**Description of the task:** Go through the lines below and count those that contain "potted"; the number is all that should be returned.

**Provided records:**
┌────────

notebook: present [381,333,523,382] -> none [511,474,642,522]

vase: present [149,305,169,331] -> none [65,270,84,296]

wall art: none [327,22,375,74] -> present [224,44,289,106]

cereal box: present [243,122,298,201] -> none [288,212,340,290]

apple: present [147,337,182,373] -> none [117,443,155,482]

└────────
┌────────

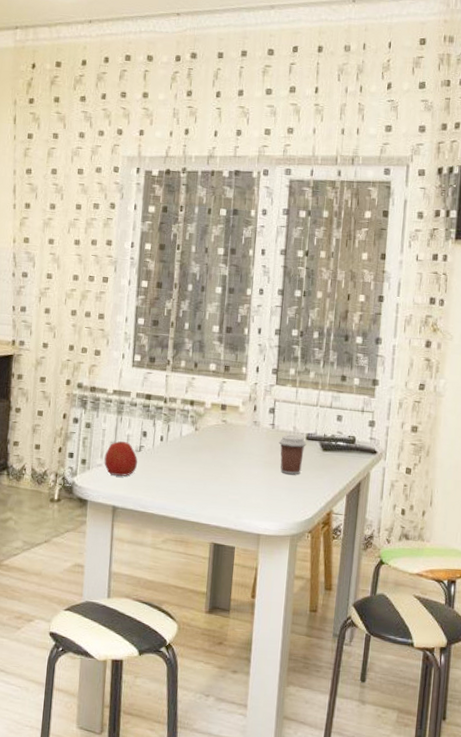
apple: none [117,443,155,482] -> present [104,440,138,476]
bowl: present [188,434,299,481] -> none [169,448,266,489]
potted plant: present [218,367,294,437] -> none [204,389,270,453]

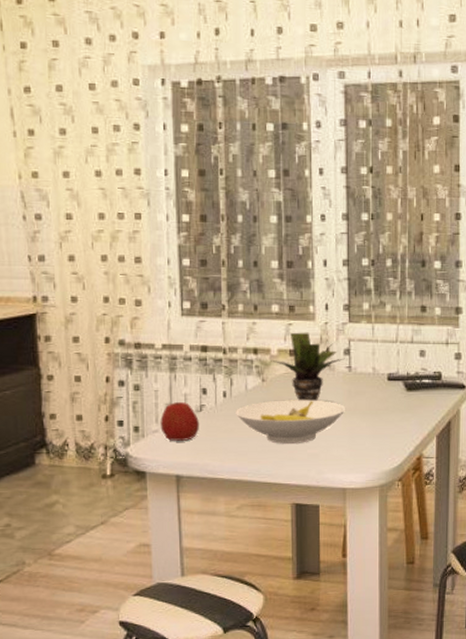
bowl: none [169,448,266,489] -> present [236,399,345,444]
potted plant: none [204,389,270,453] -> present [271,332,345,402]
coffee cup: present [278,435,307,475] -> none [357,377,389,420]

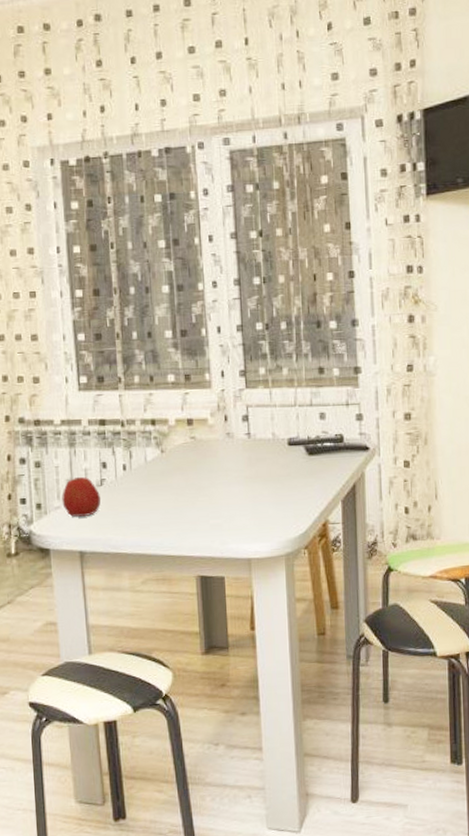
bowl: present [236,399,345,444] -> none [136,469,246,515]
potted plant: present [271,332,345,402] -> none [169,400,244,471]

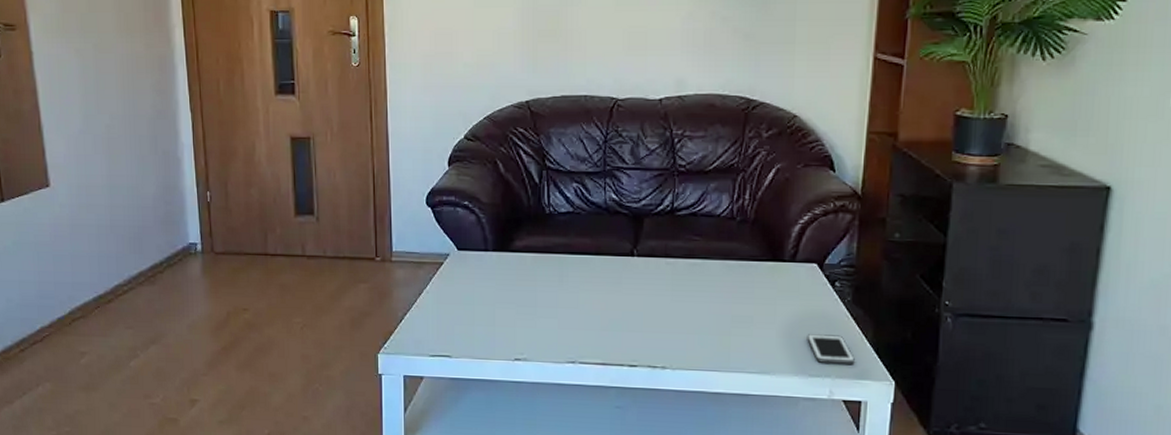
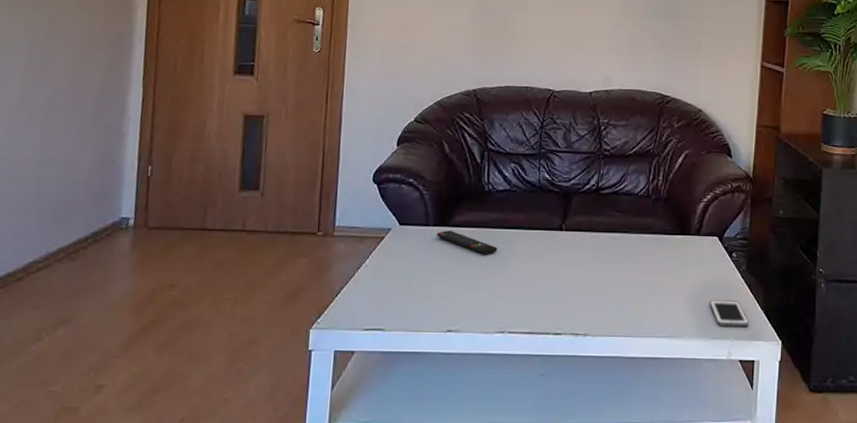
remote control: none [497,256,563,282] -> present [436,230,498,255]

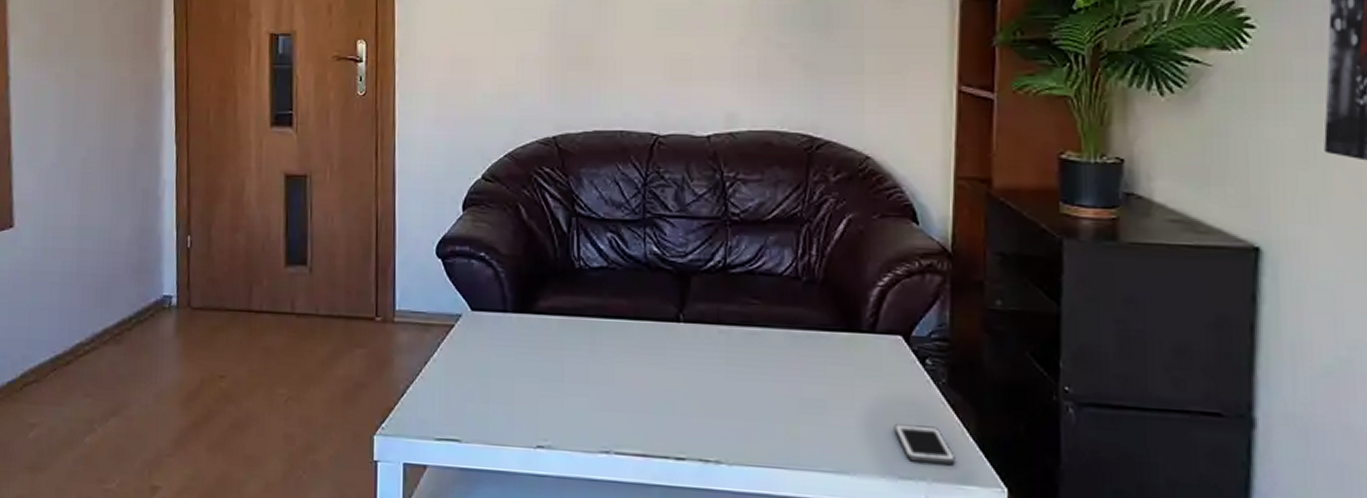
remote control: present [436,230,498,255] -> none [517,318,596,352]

└────────
┌────────

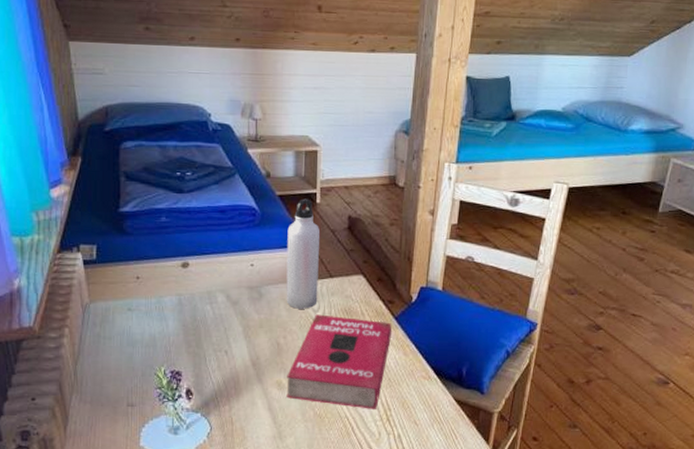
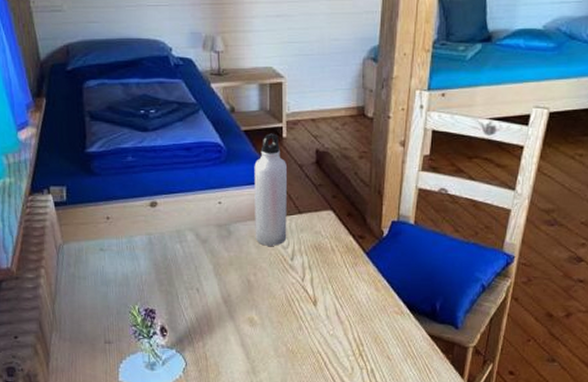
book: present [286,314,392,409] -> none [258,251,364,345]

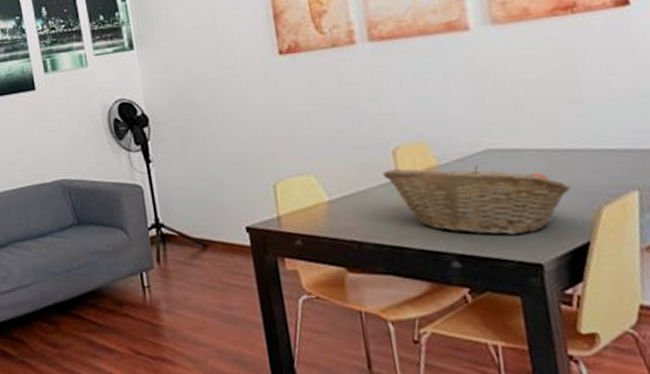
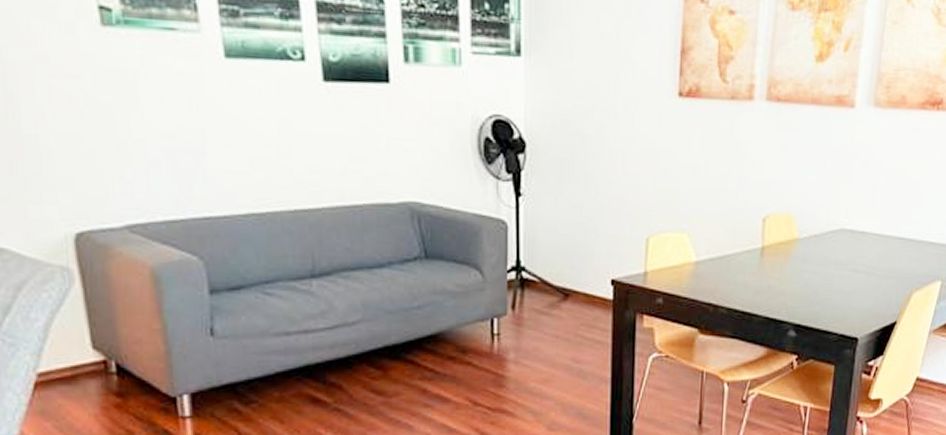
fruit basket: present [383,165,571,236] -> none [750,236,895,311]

└────────

**Written answer:** 3